Quando se compara a atividade legislativa em 2019, último ano antes da pandemia, é possível observar que o número de atividades parlamentares na área da saúde é consideravelmente maior do que em outros temas importantes para a população, como educação, meio ambiente e segurança pública. Segundo o website da Câmara dos Deputados, o número de Indicações Parlamentares do Legislativo para o Executivo sobre saúde foi 608, em educação 363, em segurança pública 131, e em meio ambiente 115. Em número de projetos de lei, o tema saúde teve 1428, educação obteve 28% menos projetos, segurança pública 44% menos, e meio ambiente atingiu movimentação parlamentar em número de projetos de lei 56% menor do que a saúde. É importante lembrar também que, desde 2015, a emenda 86 do orçamento impositivo dispôs que 50% das emendas parlamentares devem ser direcionadas para a saúde.
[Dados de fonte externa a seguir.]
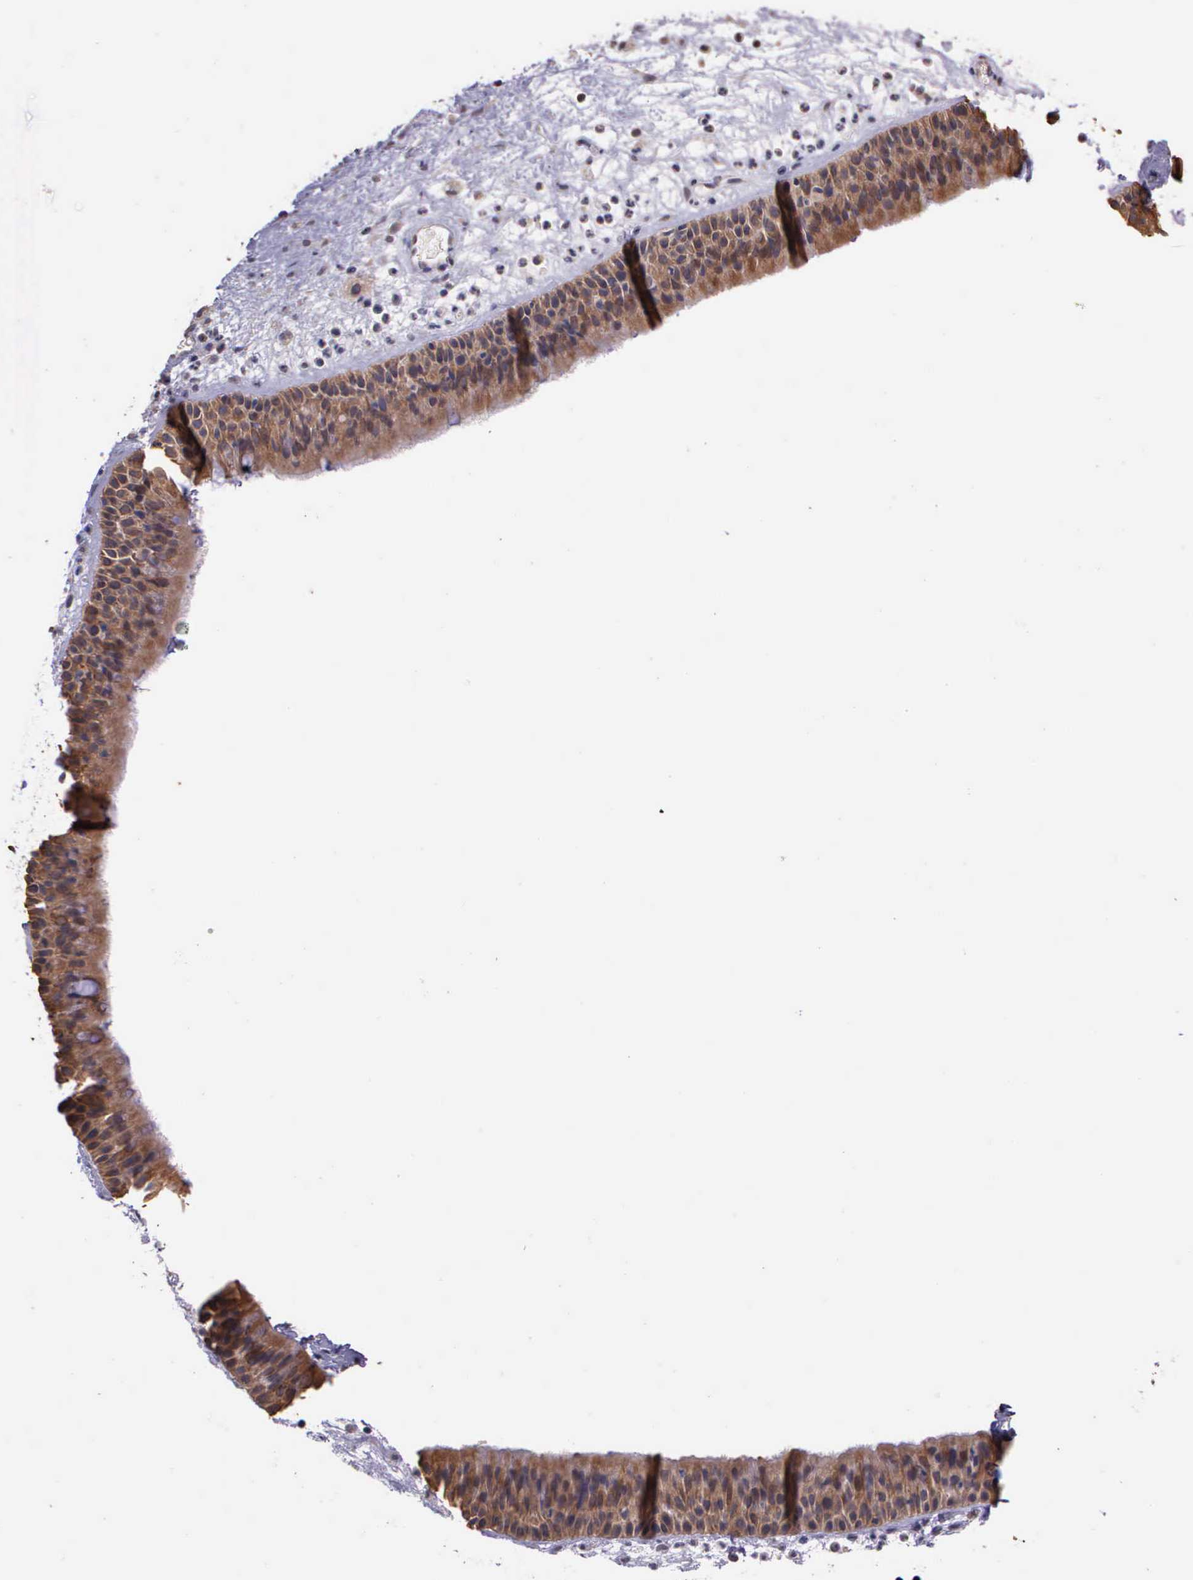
{"staining": {"intensity": "moderate", "quantity": ">75%", "location": "cytoplasmic/membranous"}, "tissue": "nasopharynx", "cell_type": "Respiratory epithelial cells", "image_type": "normal", "snomed": [{"axis": "morphology", "description": "Normal tissue, NOS"}, {"axis": "topography", "description": "Nasopharynx"}], "caption": "Immunohistochemistry histopathology image of unremarkable human nasopharynx stained for a protein (brown), which displays medium levels of moderate cytoplasmic/membranous positivity in approximately >75% of respiratory epithelial cells.", "gene": "IGBP1P2", "patient": {"sex": "male", "age": 63}}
Em se tratando do Executivo, enquanto o orçamento da saúde foi de R$ 160 bilhões em 2022, o da educação foi de R$ 137 bilhões, 14% menor. O Ministério do Meio Ambiente teve R$ 2,38 bilhões executados em 2021, com corte de 24% em relação a 2020. Além disso, a pasta passou por um total desmonte dos órgãos de defesa ambiental nos últimos 4 anos.
Estudo de caso da influência das OSCs de defesa do meio ambiente nas políticas públicas brasileiras.
Para entender o contexto da incidência política das OSCs de defensa do ambiente, precisamos analisar algumas contradições. Uma pesquisa encomendada pelo IPEC, em 2021, revelou que 76% dos brasileiros acreditam que o aquecimento global está acontecendo, 75% creem que a evolução dos incêndios na Amazônia foi causada por fatores humanos e 45% dos brasileiros dizem já ter votado em políticos em virtude de suas propostas ambientais.
Outro estudo encomendado pela Confederação Nacional da Indústria ao Instituto FSB de Pesquisa em 2020, mostrou que 98% dos brasileiros se dizem preocupados com o meio ambiente, dentre eles, 77% afirmaram estar muito preocupados. O estudo também aponta que 93% defendem que preservar a Amazônia é fundamental para a economia brasileira; 50% se dizem afetados por algum problema ambiental e 77% acreditam que o Brasil deveria destinar mais recursos para a proteção do meio ambiente.
Se dados e pesquisas de opinião revelam que meio ambiente é um tema importante para a sociedade brasileira, há um grande paradoxo com a atuação dos governantes, sobretudo nos últimos anos. É difícil compreender porque os membros do governo, tanto Executivo quanto Legislativo, podem ter negligenciado o assunto nos últimos anos com tantas evidências indicando que o assunto é prioridade na agenda pública. Além disso, a pauta ambiental se tornou de primeira ordem nas agendas dos organismos internacionais e governos estrangeiros em todos os continentes. Enquanto isso, o Brasil caminha na contramão da lógica global.
O apoio governamental nem sempre é fácil para a área ambiental. Isso porque as grandes empresas e grupos com fortes interesses econômicos em geral divergem daqueles que desejam proteger o meio ambiente. Tais grupos de interesse atuam influenciando os governantes em suas escolhas e prioridades, indo, inclusive, contra a opinião pública que apoia iniciativas conservacionistas. Essa tendência não é nova. Desde a publicação do estudo “O que o brasileiro pensa sobre ecologia”, de 1993, essa discrepância entre vontade popular e ações governamentais se evidenciou.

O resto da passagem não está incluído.